Catherine Blake, GSLIS associate professor and associate director of the Center for Informatics Research in Science and Scholarship (CIRSS), presented a paper at the 2014 International Symposium on Inconsistency Robustness, held at Stanford University on July 29-31. The symposium connected an interdisciplinary group of researchers from around the globe to discuss concepts related to inconsistency robustness. This research community aims to develop technical systems that account for inconsistency rather than trying to eliminate or ignore it.
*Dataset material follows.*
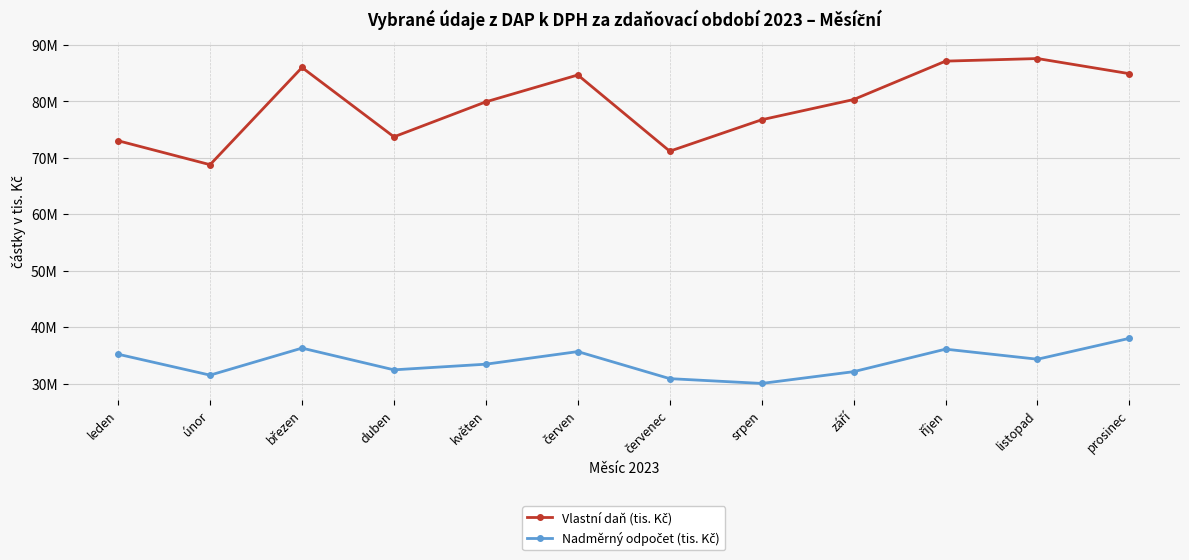

Is this an area chart (filled region under the line)?

No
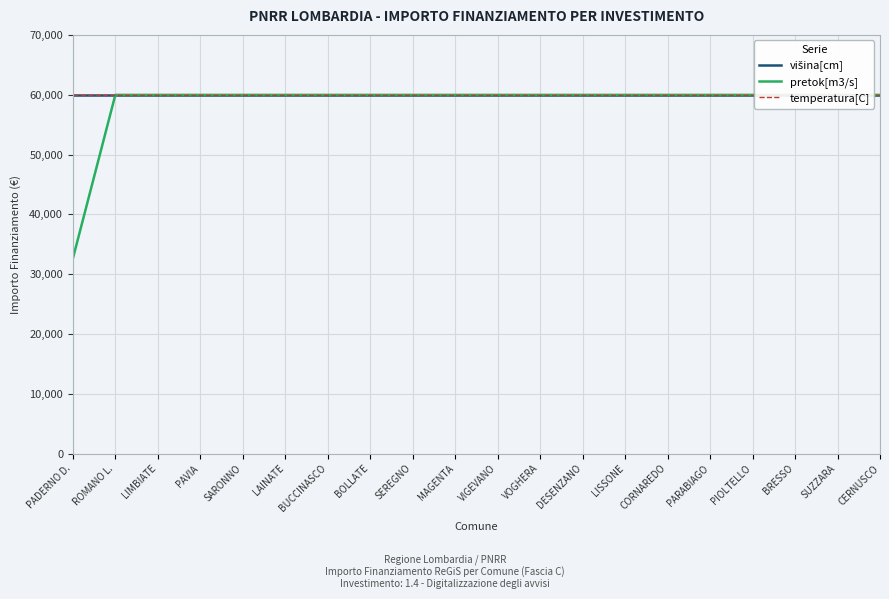

What is the minimum value for višina[cm]?

59966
Blake presented the paper, "Biological responses to chemical exposure: Case studies in how to manage ostensible inconsistencies using the Claim Framework," which addressed the following issues (from the abstract):
Our daily decisions concerning which foods, drugs and substances to consume have a direct impact on level of exposure to chemicals. At the national level, policies set by the Food and Drug Administration and the Environmental Protection Agency impact both our direct and indirect exposures. Although the latter is based on the best available scientific evidence, all of these decisions are made against a backdrop of uncertainty. Consider the phrase median lethal dose (LD50), which is used in toxicology to capture the dose of a chemical that is required to kill half of the members in a given population. This measure embodies an intrinsic acceptance of inconsistencies in that it removes the need to explain why half the tested population dies at LD50 while the other half of the population survives. In addition to individual responses within the same study, differences between studies are inevitable when studying the highly complex and dynamic relationship between biological responses to chemical exposures, for example LD50 for acrylamide ranges between 85 and 1148. Our goal is to foreground this uncertainty, which can be hidden when taking only a global view of the biological responses to chemical exposure. To that end, we have developed the Claim Framework that captures how scientists communicate the results of their empirical study. The Claim Framework comprises four information facets (agent, object, change and dimension) that are pieced together to form five different claim types (explicit, implicit, comparison, correlation and observation). This paper provides case studies drawn from toxicology, medicine and epidemiology to illustrate how the level of abstraction provided by the Claim Framework is sufficient to capture experimental results from a variety of different study designs that are used to measure a biological response to chemical exposure.